R.I.P. #4 The Haunted Hotel

First published in 1879 in Belgravia Magazine, The Haunted Hotel: A Mystery of Modern Venice is set in 1860. At only 127 pages, the blurb says it is "perhaps [Collins'] last lucid effort (before ill health and opium drained his powers)." It is a fast-paced little novel that may have been based on an actual French crime. Collins' version has a mysterious countess, a murder, a secret room, a dungeon converted to a chemistry lab, a ghost, and a love story.

Definitely not a feminist novel, both the heroine and the villainess ask forgiveness for their feminine frailties on more than one occasion. Although Collins may really have intended to create frail and sensitive women, both the heroine and villainess exhibit a good deal more strength of will than do their male counterparts, they just make sure to request patience with the weaknesses of their gender.

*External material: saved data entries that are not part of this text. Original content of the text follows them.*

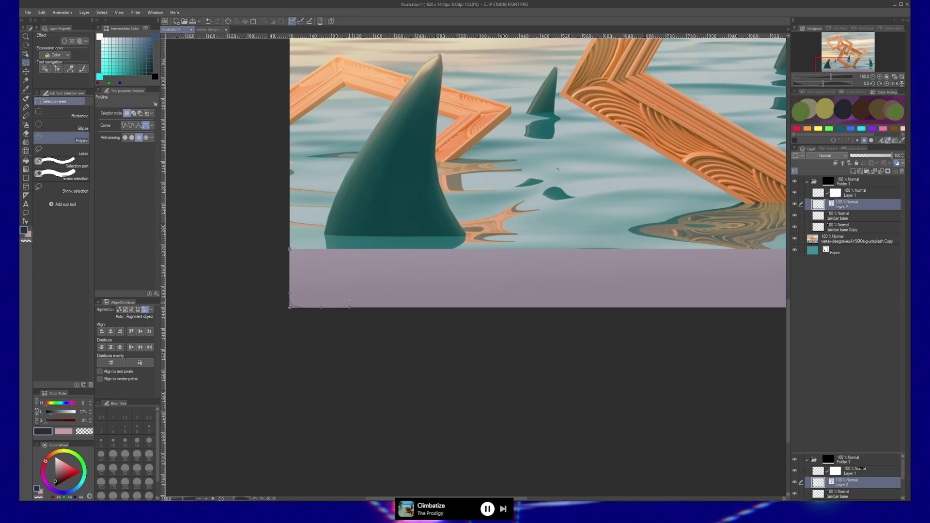
scroll(377, 314, "right", 10)
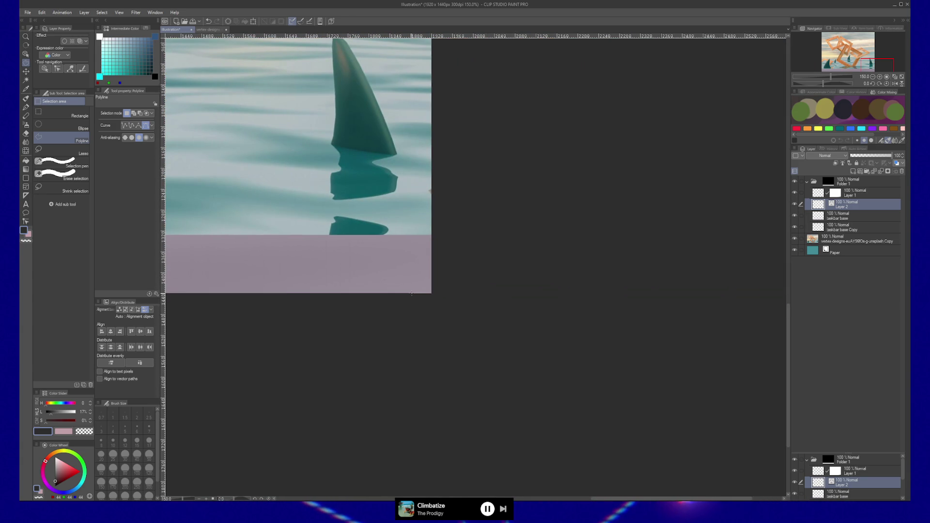
Extend the outline along the strip's bottom, curve its bottom-right corner, and continue up the right edge.
left_click(410, 294)
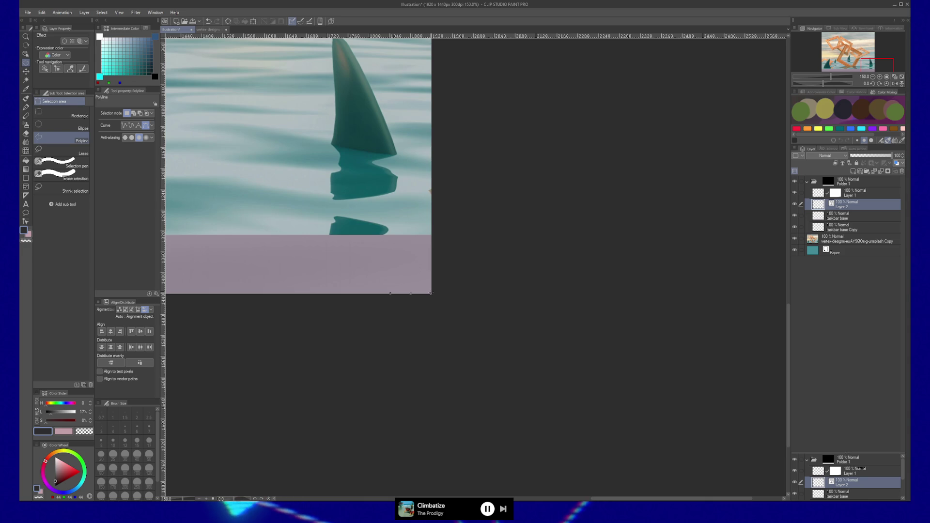
mouse_move(410, 294)
left_mouse_down()
mouse_move(386, 268)
mouse_move(424, 279)
mouse_move(428, 293)
left_mouse_up()
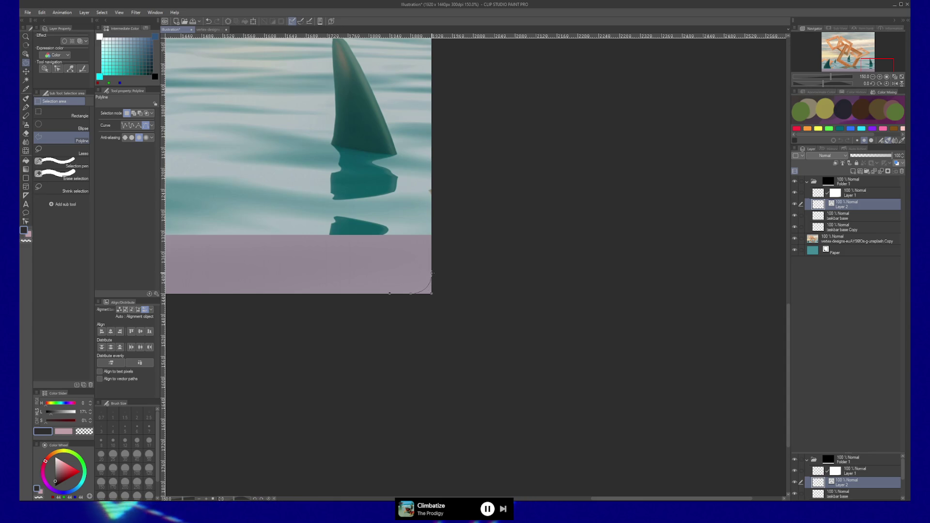
left_click(431, 274)
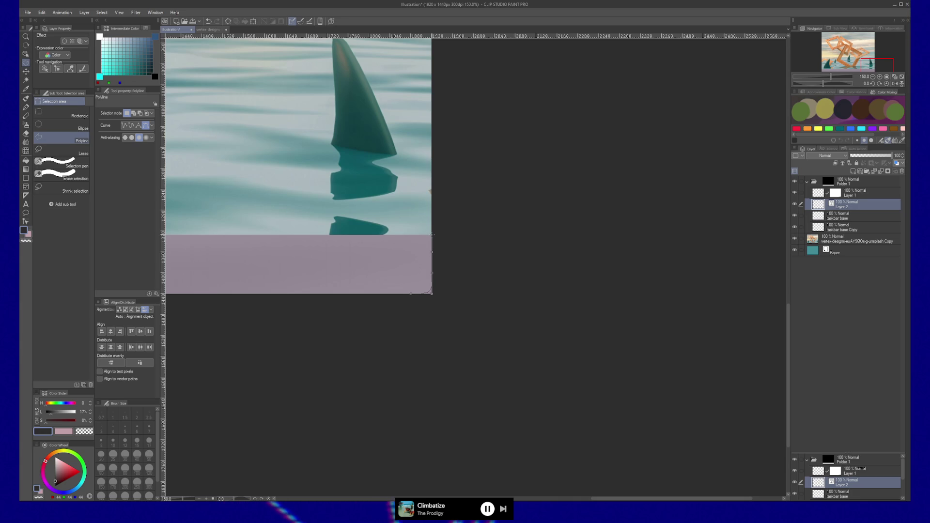
left_click_drag(363, 241, 674, 233)
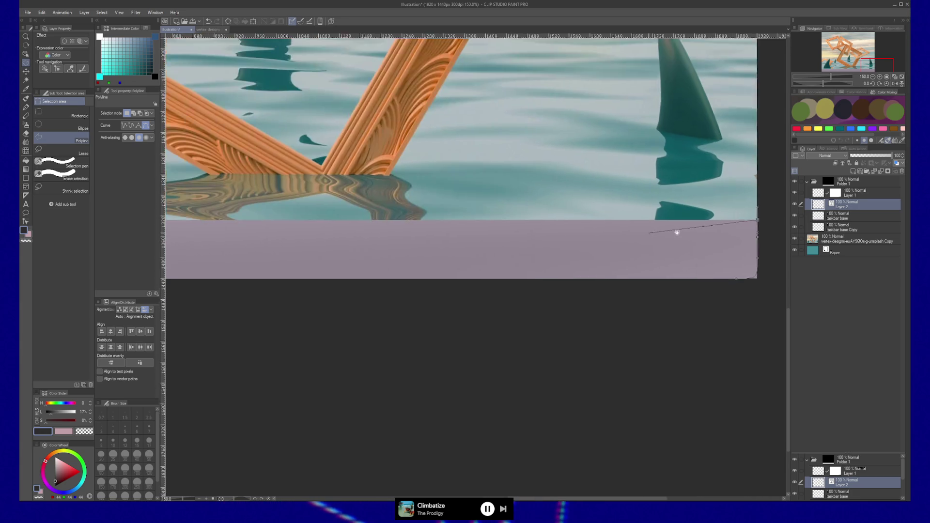
left_click_drag(471, 235, 500, 247)
Close the outline along the strip's top edge and select the taskbar base layer.
left_click(335, 198)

A good book for a "dark and stormy night." Gothic and Victorian and fun.

I had no idea when I chose my books that 3 of them would be so short.
The Le Fanu novel is longer, I think. Having so many that are such quick reads means I can start considering which "bonus" books to read in the R.I.P. vein.


  1. ooh.. this looks great!
    and here, most of my RIP books are longer than expected :P

  2. Angela, THH was quite entertaining. I'm reading some of the reviews on other blogs that look interesting for my bonus books, but right now will concentrate on A Map of Glass and other library books that are stacked and waiting.

  3. This one sounds great. I am really enjoying Woman in White and am sure that more Collins will be in my future after that!

  4. I'm so glad you came up with this challenge, Carl. Reading all of the reviews and comments on other blogs has been a treat in itself!
    Wilkie Collins must have had a lot of fun, don't you think?

  5. Yes, I'd like to read more about him as he seems like an interesting character based on his novels.

  6. Carl, I did read somewhere that during his time, he was more popular than Dickens. I can imagine how entertaining these novels must have been in the late 1800's!